John Hobby, the first foreign painter to display his skills at Shenzhen's world-famous oil painting village, has become a local celebrity after starting to paint regularly at Dafen's Art Window Showroom six months ago.
"I met many interesting people. They asked me questions, and asked to take photos with me," said Hobby, from New Mexico, the United States. Hobby paints three to five days a week at the Art Window Showroom, a studio provided free of charge by a man surnamed Huang.
Hobby, 57, prices his paintings at between 8,000 (US$1,000) and 45,000 yuan apiece, about half of what he charges in the United States. As he feels the price is too low given his accomplishments as an artist, he has adopted an archaic Scottish pseudonym, Duncan MacRae, for his work in Dafen.
The price is still too high for local customers, however. Hobby said several Chinese people had offered to buy his paintings, but they could not agree on the price.
Hobby is not discouraged. He has a grand plan: he wants to hold an art show when he has completed 15 or 20 pieces. He said an art show organizer from Shanghai had invited him to hold a show.
Hobby said he had joined the studio by chance. As an art lover, he started visiting Dafen in 2003, one year after he came to Shenzhen to work as an English teacher. There he met Huang, who invited him to paint in the village.
It takes Hobby about 80 minutes from his home in Futian District to Dafen in Longgang by bus. But he loves painting there. He describes the village as "the forefront of the art movement in China."
Hobby is now spending less time in Dafen because he has been hired as a part-time art teacher by the Shenzhen Children Fine Arts Training Base of the Children's Palace. Parents love to take their children to his class, where the kids can learn English and painting at the same time.
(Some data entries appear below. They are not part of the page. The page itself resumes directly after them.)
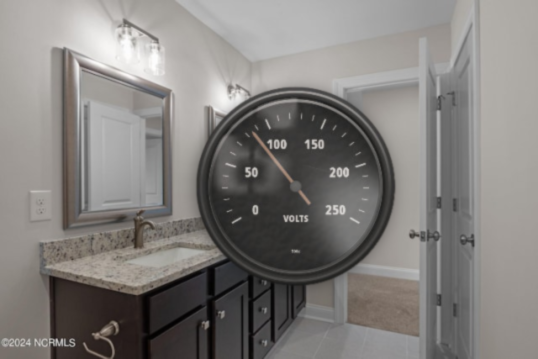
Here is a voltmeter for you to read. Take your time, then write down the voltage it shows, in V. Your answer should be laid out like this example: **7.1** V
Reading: **85** V
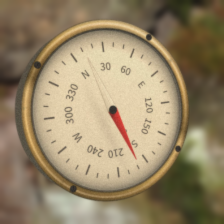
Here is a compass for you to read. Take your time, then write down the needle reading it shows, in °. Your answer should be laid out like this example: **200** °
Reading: **190** °
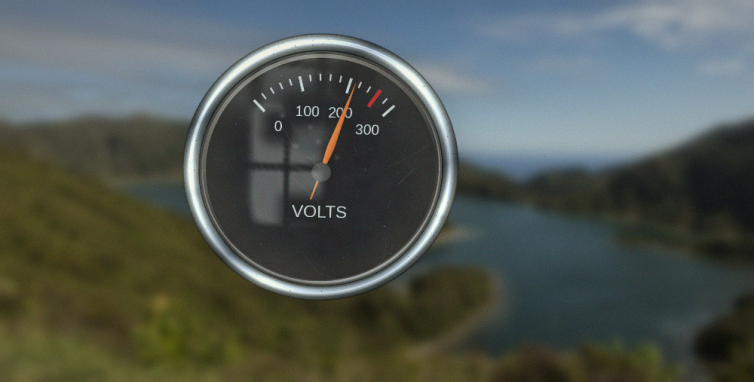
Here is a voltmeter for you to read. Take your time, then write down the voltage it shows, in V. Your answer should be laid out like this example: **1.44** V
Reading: **210** V
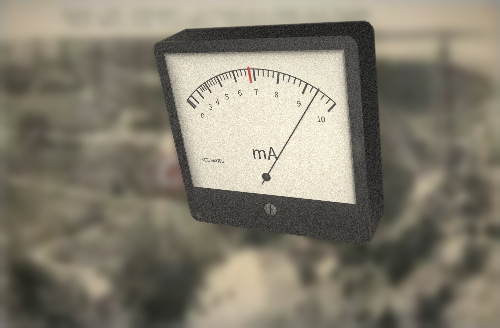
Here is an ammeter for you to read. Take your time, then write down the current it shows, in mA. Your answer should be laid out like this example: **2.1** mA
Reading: **9.4** mA
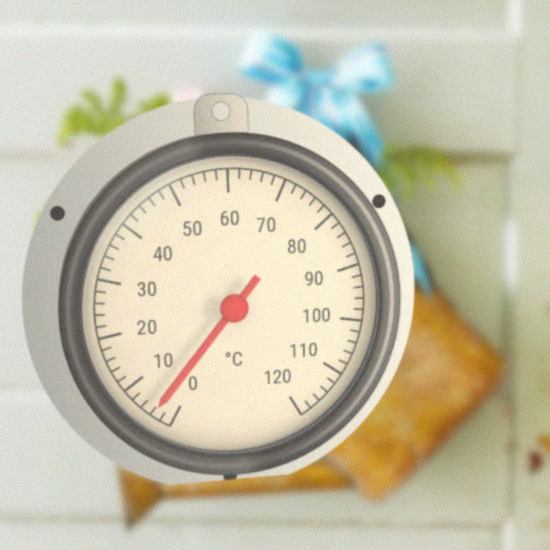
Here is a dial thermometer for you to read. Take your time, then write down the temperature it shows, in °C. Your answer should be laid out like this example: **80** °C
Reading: **4** °C
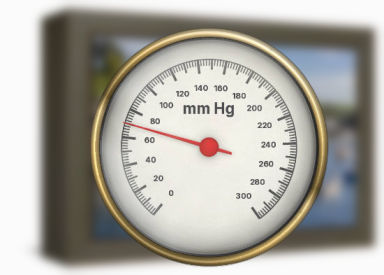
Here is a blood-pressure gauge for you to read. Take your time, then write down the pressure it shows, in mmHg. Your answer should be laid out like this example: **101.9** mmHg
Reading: **70** mmHg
Despite knowing only basic Chinese, he has no difficulty communicating with the children. The children speak some English, and "art is international," said Hobby.
Hobby has been painting his whole life and even owned a medium-sized gallery in the United States, but he did not study art in college. In fact, he holds a bachelor's degree in anthropology and a doctorate in archeology from the University of Birmingham in the United Kingdom. Hobby said he did not like the way art is taught in college, because there are "too many theories and little practice."